Nov 06, 2006 15:04
Did we mention it's been a little bit wet? Just a touch? We have had a pineapple express parked over us for the month of November. As of this morning, we were between 6 and 7 inches of rainfall for the month of November in Mineral. Another 4-10 inches is predicted. 1 inch fell between midnight and 7 AM, and there were 3 inches on Saturday.
I'm glad I'm staying in town tonight. I think we are getting to the stage of soil saturation where slides become problematic. When your access to civilization is courtesy of one chokepoint road, cut between steep hillsides, bounding rivers, and lakes, well, you become sensitive. Especially if there's a history of problems. It's not fair, I suppose, to say that highway 7 is my sole access to work. I could also drive south and east, down to Morton, across to Centralia, to connect with I-5 (which also tends to flood in Centralia), up through Olympia, Tacoma, and across to the east side. Call it 3 hours, in perfect weather. In further nightmare scenarios, one of my co-workers reminded me that sometimes the 520 floating bridge is closed because of high winds. That's the bridge the bus takes. I did figure out the bus route, at least. 2 transfers, but such is life.

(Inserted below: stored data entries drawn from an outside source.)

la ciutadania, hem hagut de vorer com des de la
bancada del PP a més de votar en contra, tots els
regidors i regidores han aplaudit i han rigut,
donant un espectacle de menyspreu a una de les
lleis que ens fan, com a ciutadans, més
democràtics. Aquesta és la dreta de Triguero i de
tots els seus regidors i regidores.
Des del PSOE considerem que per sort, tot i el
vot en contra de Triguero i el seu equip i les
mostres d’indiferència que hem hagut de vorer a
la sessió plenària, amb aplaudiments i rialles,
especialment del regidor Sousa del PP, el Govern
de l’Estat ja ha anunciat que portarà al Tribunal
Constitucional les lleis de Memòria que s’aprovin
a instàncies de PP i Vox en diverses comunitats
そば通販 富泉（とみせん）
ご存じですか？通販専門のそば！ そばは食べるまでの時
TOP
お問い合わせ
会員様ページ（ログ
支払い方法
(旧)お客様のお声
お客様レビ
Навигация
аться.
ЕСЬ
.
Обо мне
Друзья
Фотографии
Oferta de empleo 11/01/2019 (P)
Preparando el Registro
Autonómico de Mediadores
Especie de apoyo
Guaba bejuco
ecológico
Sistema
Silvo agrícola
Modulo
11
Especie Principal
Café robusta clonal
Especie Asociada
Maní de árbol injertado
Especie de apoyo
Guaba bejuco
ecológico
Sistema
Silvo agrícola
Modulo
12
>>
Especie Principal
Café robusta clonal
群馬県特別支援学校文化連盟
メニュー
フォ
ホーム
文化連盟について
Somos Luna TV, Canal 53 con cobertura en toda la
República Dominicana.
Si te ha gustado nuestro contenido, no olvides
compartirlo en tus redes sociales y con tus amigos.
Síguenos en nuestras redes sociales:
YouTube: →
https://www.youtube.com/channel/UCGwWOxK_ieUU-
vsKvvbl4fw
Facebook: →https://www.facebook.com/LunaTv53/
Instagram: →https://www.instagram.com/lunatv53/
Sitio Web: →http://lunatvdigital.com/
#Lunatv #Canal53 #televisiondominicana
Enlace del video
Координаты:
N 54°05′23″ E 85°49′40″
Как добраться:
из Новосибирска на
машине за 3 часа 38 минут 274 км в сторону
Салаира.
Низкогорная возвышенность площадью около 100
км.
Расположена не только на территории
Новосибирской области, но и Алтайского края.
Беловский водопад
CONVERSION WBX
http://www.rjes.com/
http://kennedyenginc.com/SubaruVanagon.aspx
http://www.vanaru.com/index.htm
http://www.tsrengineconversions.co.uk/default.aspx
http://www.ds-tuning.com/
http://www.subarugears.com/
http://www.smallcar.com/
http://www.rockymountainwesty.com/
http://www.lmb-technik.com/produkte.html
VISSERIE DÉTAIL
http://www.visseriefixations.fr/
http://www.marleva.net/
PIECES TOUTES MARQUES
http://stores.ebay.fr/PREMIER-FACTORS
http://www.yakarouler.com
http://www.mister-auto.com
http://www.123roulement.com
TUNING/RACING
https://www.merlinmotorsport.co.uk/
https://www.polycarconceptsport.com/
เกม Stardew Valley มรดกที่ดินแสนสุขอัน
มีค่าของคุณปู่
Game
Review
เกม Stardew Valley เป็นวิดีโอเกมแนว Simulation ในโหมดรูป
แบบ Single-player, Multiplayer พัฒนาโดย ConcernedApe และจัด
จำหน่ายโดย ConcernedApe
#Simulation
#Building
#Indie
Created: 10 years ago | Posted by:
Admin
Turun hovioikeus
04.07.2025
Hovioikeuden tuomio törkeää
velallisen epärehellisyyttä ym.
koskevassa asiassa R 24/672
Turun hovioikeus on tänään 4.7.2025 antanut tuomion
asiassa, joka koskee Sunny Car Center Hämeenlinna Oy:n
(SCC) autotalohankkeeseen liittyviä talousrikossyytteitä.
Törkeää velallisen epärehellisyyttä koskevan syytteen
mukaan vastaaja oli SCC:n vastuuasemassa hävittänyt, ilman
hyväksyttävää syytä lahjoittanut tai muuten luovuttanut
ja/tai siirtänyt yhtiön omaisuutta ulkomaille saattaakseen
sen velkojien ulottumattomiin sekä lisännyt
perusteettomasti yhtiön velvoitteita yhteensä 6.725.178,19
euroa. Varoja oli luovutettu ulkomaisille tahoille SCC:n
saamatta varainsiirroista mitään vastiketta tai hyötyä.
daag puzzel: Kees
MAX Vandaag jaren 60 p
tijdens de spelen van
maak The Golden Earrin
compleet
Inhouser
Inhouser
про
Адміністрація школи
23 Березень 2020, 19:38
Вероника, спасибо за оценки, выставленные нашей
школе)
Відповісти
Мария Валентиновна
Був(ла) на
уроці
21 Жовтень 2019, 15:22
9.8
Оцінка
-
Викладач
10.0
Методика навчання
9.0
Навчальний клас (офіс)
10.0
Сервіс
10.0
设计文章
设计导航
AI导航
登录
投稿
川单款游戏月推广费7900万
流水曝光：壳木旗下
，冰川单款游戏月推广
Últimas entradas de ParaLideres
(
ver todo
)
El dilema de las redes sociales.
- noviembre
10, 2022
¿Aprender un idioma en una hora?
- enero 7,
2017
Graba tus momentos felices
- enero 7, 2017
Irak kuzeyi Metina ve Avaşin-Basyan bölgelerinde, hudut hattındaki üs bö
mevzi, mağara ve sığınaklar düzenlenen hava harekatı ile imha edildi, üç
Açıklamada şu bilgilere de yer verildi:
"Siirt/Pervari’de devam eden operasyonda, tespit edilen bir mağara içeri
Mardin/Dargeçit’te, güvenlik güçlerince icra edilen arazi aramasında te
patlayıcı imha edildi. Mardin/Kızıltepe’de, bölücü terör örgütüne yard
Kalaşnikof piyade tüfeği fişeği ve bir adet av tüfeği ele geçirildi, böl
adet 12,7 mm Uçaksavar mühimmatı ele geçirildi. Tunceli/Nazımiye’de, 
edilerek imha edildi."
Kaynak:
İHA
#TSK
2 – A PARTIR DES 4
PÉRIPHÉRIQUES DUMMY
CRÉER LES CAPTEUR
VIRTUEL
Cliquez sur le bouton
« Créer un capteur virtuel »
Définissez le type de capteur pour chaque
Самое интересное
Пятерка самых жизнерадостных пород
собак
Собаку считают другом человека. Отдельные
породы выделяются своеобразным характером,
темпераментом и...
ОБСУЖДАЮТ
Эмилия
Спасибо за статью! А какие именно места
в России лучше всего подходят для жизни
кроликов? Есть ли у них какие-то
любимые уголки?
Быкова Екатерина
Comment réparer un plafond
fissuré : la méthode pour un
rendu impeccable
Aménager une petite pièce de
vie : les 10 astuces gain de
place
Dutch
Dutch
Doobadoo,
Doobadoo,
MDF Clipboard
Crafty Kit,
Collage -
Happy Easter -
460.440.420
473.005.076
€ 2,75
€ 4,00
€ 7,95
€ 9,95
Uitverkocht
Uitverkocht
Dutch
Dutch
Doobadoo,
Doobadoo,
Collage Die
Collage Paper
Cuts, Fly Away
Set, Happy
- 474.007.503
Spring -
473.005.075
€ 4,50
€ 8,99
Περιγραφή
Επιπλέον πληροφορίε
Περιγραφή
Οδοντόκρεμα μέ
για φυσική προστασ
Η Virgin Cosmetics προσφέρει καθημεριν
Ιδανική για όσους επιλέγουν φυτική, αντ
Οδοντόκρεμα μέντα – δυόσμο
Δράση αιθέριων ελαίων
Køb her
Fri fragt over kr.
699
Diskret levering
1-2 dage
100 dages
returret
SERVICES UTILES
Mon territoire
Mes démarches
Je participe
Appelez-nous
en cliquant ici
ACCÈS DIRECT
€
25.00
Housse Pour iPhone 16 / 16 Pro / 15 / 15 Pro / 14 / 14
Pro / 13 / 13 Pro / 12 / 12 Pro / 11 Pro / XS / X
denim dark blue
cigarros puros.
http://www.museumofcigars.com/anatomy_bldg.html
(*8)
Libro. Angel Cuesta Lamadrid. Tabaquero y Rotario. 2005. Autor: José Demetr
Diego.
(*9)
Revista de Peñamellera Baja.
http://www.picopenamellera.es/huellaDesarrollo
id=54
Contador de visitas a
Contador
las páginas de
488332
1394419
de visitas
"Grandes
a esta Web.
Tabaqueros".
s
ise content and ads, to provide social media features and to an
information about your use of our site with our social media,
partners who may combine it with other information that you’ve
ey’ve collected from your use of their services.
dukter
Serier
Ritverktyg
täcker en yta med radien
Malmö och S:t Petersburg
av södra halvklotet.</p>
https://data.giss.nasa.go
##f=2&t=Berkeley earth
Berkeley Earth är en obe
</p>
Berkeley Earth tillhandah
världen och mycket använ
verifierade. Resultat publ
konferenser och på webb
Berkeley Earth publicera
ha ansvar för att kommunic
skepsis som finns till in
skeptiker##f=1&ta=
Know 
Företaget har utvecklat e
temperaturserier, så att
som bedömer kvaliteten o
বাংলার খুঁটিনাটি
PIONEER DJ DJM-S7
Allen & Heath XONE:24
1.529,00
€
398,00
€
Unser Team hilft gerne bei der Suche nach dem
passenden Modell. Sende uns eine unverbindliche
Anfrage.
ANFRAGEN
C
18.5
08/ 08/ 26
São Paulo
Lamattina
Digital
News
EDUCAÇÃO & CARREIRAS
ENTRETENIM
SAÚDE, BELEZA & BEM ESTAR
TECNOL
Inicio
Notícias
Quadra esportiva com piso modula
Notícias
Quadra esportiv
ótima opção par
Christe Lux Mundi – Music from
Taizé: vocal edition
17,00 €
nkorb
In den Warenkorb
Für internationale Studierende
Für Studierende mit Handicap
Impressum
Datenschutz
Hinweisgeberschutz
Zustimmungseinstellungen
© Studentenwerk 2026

Anyway, dad just relayed a message from mom that the Kernahan Bridge over the Nisqually is "out". Whether that means "gone" or "damaged", I don't know, but it's no good. Skate Creek is up that way, but this late in the season, it's probably closed. But there is a whole little development over that bridge. Technically in Lewis County, but accessible only from Pierce County and that bridge for the winter months.
We went over the Nisqually this morning, and holy wow. It was filled bank to bank, and there were genuine LOGS floating down it. It was that muddy turbulent color that spells flooding, instead of the normal milky color of glacial runoff. We don't get flood warnings on it much, because it starts at the mountain, runs some 20 miles, mostly through National Park, and then empties into a hydro lake. The dam controls levels after that. And right now, the lake (Alder) is very very empty. Well, it was empty. It is filling rapidly. Instead of the usual meandering alluvial fan, there was fast-running water all the way down to where the road diverges from the lakeside.
Lake Meridian was actually a road for the part that they've done all the major construction on, but did have 6-8 inch standing water across from the mall. The grates on 405 were all lifted up so the leaves would stop clogging them. I have a window open reporting on the 520 bridge status, but it all seems okay now.
UPDATE:
Kids have been retrieved safely (did I mention that they are on the wrong side of that chokepoint?).
Mom and dad posit that the approaches to the Kernahan bridge washed out, and not the bridge itself.
River channel in Alder Lake no longer visible (at least I think that's what he said).
3.5 inches in Mineral from midnight to 4 PM.